Waiting

He has arranged his best things on the desk like a child, he realises. They are too obvious. So he scatters them artlessly around the study, as a lover would, hoping to reveal himself more slowly, hoping to impress. The Roman coins go in a glass bowl on the broad windowsill; the delicate bronze head on the mantelpiece. A couple of rare editions are shifted to the walnut side table, and the desk is freed up for the business in hand. His annotated copy of Danielsen on top of the photographs and sketches, with Z’s letters; a pile of notes to the side. Or should the pictures go on top? He tries it several ways; he cannot think straight. It will be fine, the effect of the room will be fine. Z will be impressed. He goes out through the French windows into the garden for another cigar. He leans against one of the apple trees, furred up with moss and laden with tiny green fruits. Breathing out smoke, he acknowledges the sun, the beautiful yellow light of a June evening that shows his house and garden at their scented, bewitching best. It has been a long afternoon on the longest day of the year.

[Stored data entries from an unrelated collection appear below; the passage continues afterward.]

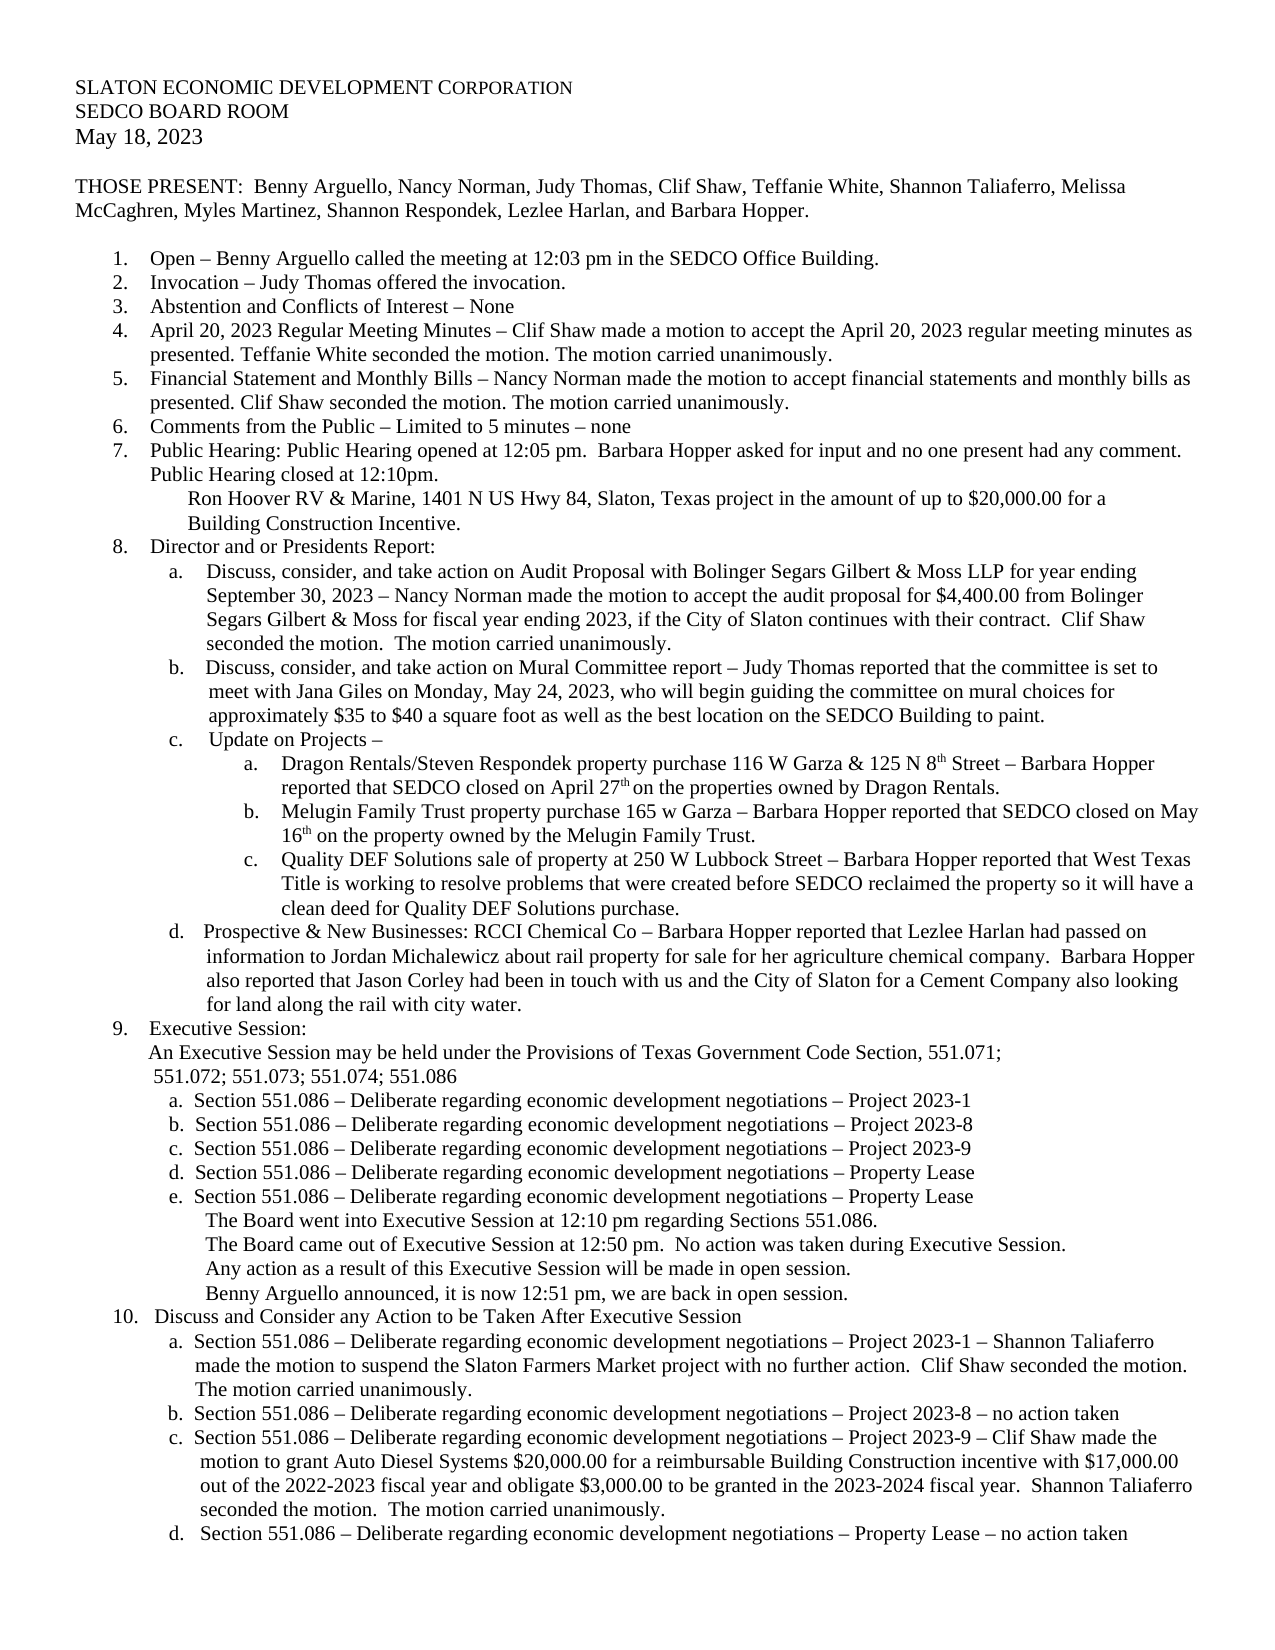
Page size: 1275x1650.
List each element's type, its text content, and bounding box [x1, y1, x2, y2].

text Benny Arguello announced, it is now 12:51 pm, we are back in open session. [75, 1280, 1200, 1304]
text The Board went into Executive Session at 12:10 pm regarding Sections 551.086. [75, 1208, 1200, 1232]
text c. Section 551.086 – Deliberate regarding economic development negotiations – Project 2023-9 [75, 1136, 1200, 1160]
text c. Section 551.086 – Deliberate regarding economic development negotiations – Project 2023-9 – Clif Shaw made the [75, 1425, 1200, 1449]
list Melugin Family Trust property purchase 165 w Garza – Barbara Hopper reported that SEDCO closed on May 16th on the property owned by the Melugin Family Trust. [244, 799, 1200, 847]
text d. Section 551.086 – Deliberate regarding economic development negotiations – Property Lease [75, 1160, 1200, 1184]
list Abstention and Conflicts of Interest – None [112, 294, 1200, 318]
list Comments from the Public – Limited to 5 minutes – none [112, 414, 1200, 438]
text 551.072; 551.073; 551.074; 551.086 [75, 1064, 1200, 1088]
text a. Section 551.086 – Deliberate regarding economic development negotiations – Project 2023-1 – Shannon Taliaferro [75, 1328, 1200, 1353]
text out of the 2022-2023 fiscal year and obligate $3,000.00 to be granted in the 2023-2024 fiscal year. Shannon Taliaferro [75, 1473, 1200, 1497]
text Any action as a result of this Executive Session will be made in open session. [75, 1256, 1200, 1280]
text SLATON ECONOMIC DEVELOPMENT CORPORATION [75, 75, 1200, 99]
list Director and or Presidents Report: [112, 534, 1200, 558]
list Update on Projects – [169, 727, 1200, 751]
list April 20, 2023 Regular Meeting Minutes – Clif Shaw made a motion to accept the April 20, 2023 regular meeting minutes as presented. Teffanie White seconded the motion. The motion carried unanimously. [112, 318, 1200, 366]
text b. Discuss, consider, and take action on Mural Committee report – Judy Thomas reported that the committee is set to [169, 655, 1200, 679]
text motion to grant Auto Diesel Systems $20,000.00 for a reimbursable Building Construction incentive with $17,000.00 [75, 1449, 1200, 1473]
list Open – Benny Arguello called the meeting at 12:03 pm in the SEDCO Office Building. [112, 246, 1200, 270]
text May 18, 2023 [75, 123, 1200, 149]
text a. Section 551.086 – Deliberate regarding economic development negotiations – Project 2023-1 [75, 1088, 1200, 1112]
list Ron Hoover RV & Marine, 1401 N US Hwy 84, Slaton, Texas project in the amount of up to $20,000.00 for a [150, 486, 1200, 510]
list Discuss, consider, and take action on Audit Proposal with Bolinger Segars Gilbert & Moss LLP for year ending September 30, 2023 – Nancy Norman made the motion to accept the audit proposal for $4,400.00 from Bolinger Segars Gilbert & Moss for fiscal year ending 2023, if the City of Slaton continues with their contract. Clif Shaw seconded the motion. The motion carried unanimously. [169, 558, 1200, 655]
text meet with Jana Giles on Monday, May 24, 2023, who will begin guiding the committee on mural choices for [169, 679, 1200, 703]
text 9. Executive Session: [75, 1016, 1200, 1040]
list Invocation – Judy Thomas offered the invocation. [112, 270, 1200, 294]
text approximately $35 to $40 a square foot as well as the best location on the SEDCO Building to paint. [169, 703, 1200, 727]
text 10. Discuss and Consider any Action to be Taken After Executive Session [75, 1304, 1200, 1328]
text b. Section 551.086 – Deliberate regarding economic development negotiations – Project 2023-8 [75, 1112, 1200, 1136]
text d. Section 551.086 – Deliberate regarding economic development negotiations – Property Lease – no action taken [75, 1521, 1200, 1545]
text seconded the motion. The motion carried unanimously. [75, 1497, 1200, 1521]
text THOSE PRESENT: Benny Arguello, Nancy Norman, Judy Thomas, Clif Shaw, Teffanie White, Shannon Taliaferro, Melissa McCaghren, Myles Martinez, Shannon Respondek, Lezlee Harlan, and Barbara Hopper. [75, 173, 1200, 222]
list Building Construction Incentive. [150, 510, 1200, 534]
text SEDCO BOARD ROOM [75, 99, 1200, 123]
text The Board came out of Executive Session at 12:50 pm. No action was taken during Executive Session. [75, 1232, 1200, 1256]
text The motion carried unanimously. [75, 1377, 1200, 1401]
text made the motion to suspend the Slaton Farmers Market project with no further action. Clif Shaw seconded the motion. [75, 1353, 1200, 1377]
list Financial Statement and Monthly Bills – Nancy Norman made the motion to accept financial statements and monthly bills as [112, 366, 1200, 390]
text e. Section 551.086 – Deliberate regarding economic development negotiations – Property Lease [75, 1184, 1200, 1208]
list Public Hearing: Public Hearing opened at 12:05 pm. Barbara Hopper asked for input and no one present had any comment. Public Hearing closed at 12:10pm. [112, 438, 1200, 486]
list Quality DEF Solutions sale of property at 250 W Lubbock Street – Barbara Hopper reported that West Texas Title is working to resolve problems that were created before SEDCO reclaimed the property so it will have a clean deed for Quality DEF Solutions purchase. [244, 847, 1200, 919]
list Prospective & New Businesses: RCCI Chemical Co – Barbara Hopper reported that Lezlee Harlan had passed on information to Jordan Michalewicz about rail property for sale for her agriculture chemical company. Barbara Hopper also reported that Jason Corley had been in touch with us and the City of Slaton for a Cement Company also looking for land along the rail with city water. [169, 919, 1200, 1016]
list presented. Clif Shaw seconded the motion. The motion carried unanimously. [150, 390, 1200, 414]
text An Executive Session may be held under the Provisions of Texas Government Code Section, 551.071; [75, 1040, 1200, 1064]
list Dragon Rentals/Steven Respondek property purchase 116 W Garza & 125 N 8th Street – Barbara Hopper reported that SEDCO closed on April 27th on the properties owned by Dragon Rentals. [244, 751, 1200, 799]
text b. Section 551.086 – Deliberate regarding economic development negotiations – Project 2023-8 – no action taken [75, 1401, 1200, 1425]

They watch him waiting, and smile briefly at each other. But his nervousness affects them too, and Madame hustles little Katell back up to the dining room to check the placements again while she tastes the soup and adds a little cream, a little salt. It is delicious. She is sure of that. She knows it would not disgrace a dinner party in Paris, because she worked for his mother for many years in Paris, and was often praised. But she also knows that what is categorically delicious in one country may not be so in another. Who knows what will please this gentleman from the East? Still, they discussed the menu for days and in the end it was his decision. She has done her best.

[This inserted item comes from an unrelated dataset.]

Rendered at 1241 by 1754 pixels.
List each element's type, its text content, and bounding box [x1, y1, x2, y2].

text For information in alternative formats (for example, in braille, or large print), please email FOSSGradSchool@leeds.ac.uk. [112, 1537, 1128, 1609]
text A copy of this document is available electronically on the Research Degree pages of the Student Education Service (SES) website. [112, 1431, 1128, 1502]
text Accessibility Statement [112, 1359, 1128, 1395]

Katell is so absorbed in the geometry of the dining table – there is something, she feels, not quite right about it – that she does not hear him come in. His sudden voice makes her judder; her face turns pink. He is pleased, however, with the table and pats her benevolently on the shoulder. She waits for a second or two in case there are further orders, prays that she will be able to understand them. But he says nothing else, and so she bobs, and disappears back to the kitchen, leaving him in her place, staring tranced at the three tall unlit candles and the interplay of white and silver.What he remembers has more colour. A deep-blue glaze on a bowl patterned with yellow and red. The pilaff piled into it, coloured and scented and spiced. The pleasure of the faint burning in the throat, like hot sun on skin. Dark faces and eyes of those waiting on, and Z’s own slender hands breaking pitta bread, passing it over. Smiling, and talking, and talking.

Z will be at least another hour, but Le Coadic should be getting here by now; his train was due at Plouaret half an hour ago. He heads out again, for the front garden this time, down past the lavender and the roses to the gate.

The click of the latch flusters them until Katell jumps up and sees that it is just the restless doctor leaving. Madame relaxes, lets slip an irreverent proverb in Breton. Katell giggles, goes back to chopping parsley, starts singing.